ASSIGNMENT:
Below are entries; count the lines containing the string "level". The answer is that number alone.

== Segment start ==

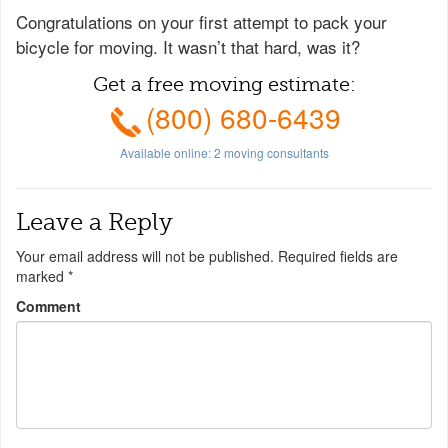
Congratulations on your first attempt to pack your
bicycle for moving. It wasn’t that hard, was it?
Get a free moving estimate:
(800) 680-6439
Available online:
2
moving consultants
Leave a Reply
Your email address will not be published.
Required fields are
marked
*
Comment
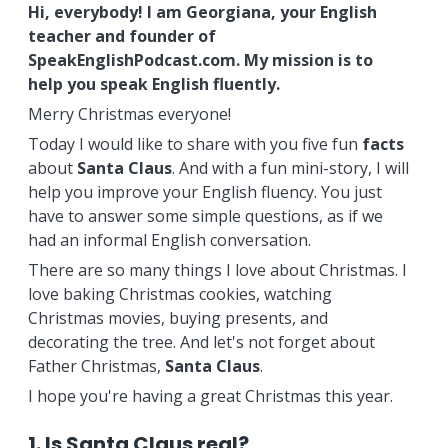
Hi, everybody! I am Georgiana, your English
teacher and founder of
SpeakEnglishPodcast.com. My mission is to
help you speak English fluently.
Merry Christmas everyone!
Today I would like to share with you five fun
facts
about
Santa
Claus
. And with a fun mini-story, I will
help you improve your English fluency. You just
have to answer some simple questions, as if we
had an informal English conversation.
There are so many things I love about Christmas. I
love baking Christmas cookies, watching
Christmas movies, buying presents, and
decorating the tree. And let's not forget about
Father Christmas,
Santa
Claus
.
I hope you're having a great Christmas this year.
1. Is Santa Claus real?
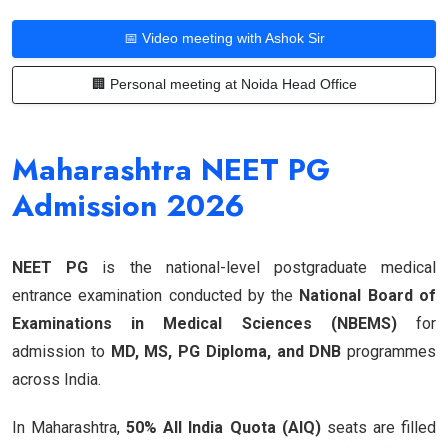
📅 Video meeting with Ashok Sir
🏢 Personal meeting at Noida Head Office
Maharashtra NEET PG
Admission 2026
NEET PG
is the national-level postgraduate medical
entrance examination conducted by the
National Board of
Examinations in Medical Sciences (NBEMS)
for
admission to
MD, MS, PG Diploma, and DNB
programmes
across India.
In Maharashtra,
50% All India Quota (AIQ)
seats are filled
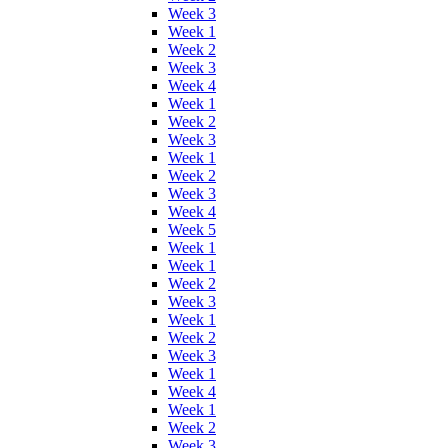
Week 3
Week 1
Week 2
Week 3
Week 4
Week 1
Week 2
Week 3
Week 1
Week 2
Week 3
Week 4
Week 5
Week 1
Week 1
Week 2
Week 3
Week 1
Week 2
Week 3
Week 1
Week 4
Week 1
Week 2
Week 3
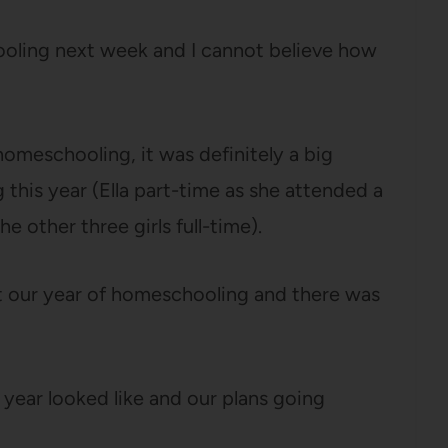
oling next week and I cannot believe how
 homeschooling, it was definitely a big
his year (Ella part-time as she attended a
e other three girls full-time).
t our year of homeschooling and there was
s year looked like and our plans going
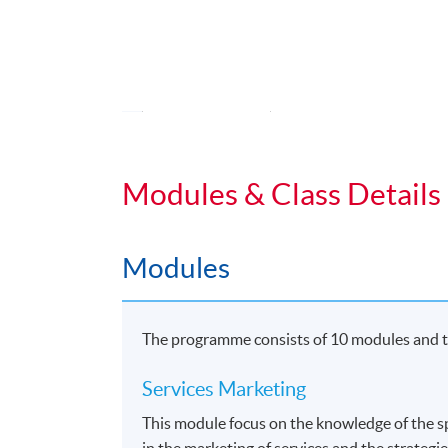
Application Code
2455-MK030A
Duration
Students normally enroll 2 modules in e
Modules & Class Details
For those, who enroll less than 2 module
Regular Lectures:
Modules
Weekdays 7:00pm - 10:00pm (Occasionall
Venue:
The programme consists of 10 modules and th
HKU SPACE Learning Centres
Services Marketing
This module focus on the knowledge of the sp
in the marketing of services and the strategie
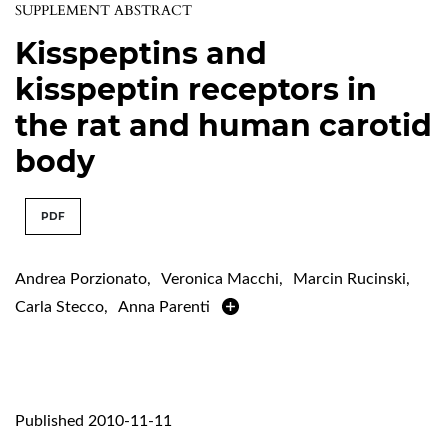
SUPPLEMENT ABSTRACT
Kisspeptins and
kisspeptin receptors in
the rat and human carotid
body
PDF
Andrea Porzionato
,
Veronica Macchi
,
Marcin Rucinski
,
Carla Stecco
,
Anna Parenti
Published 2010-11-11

== Segment end ==
== Segment start ==

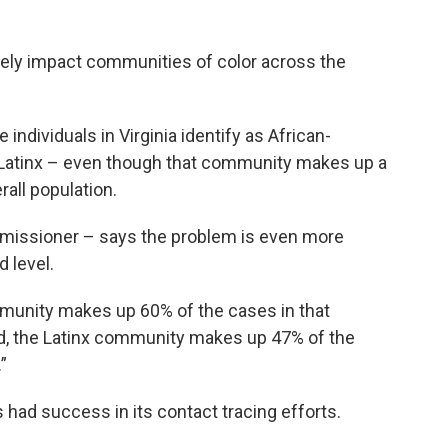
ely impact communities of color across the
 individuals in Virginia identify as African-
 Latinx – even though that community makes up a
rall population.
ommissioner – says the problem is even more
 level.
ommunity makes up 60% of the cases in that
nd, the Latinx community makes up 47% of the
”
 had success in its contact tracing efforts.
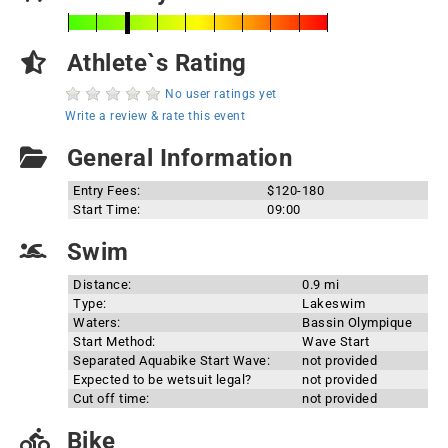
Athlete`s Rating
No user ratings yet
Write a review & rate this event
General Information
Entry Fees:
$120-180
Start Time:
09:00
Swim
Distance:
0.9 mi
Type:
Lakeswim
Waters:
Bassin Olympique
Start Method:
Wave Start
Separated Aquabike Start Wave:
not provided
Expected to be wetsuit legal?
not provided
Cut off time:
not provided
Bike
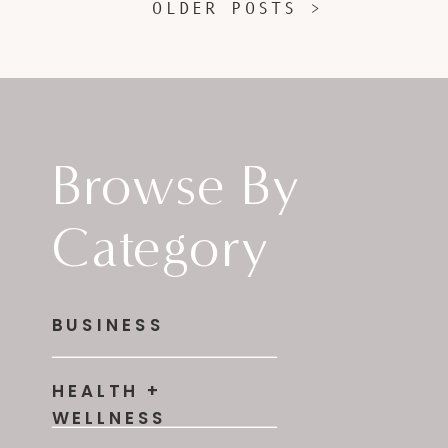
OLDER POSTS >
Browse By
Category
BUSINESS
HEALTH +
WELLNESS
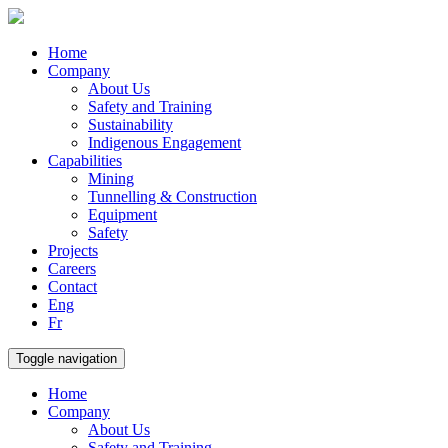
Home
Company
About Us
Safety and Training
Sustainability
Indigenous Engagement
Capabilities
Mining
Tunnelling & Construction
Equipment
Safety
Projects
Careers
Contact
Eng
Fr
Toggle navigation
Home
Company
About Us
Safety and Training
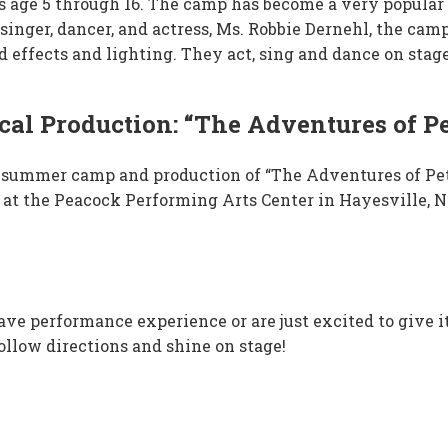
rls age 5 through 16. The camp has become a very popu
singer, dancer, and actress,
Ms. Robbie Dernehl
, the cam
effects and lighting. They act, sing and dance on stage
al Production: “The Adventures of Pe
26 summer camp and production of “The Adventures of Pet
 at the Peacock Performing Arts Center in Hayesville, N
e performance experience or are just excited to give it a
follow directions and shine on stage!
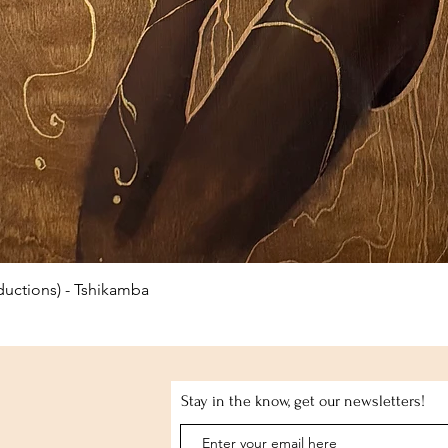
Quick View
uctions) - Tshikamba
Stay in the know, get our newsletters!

== Segment end ==

WRITTEN ANSWER:
2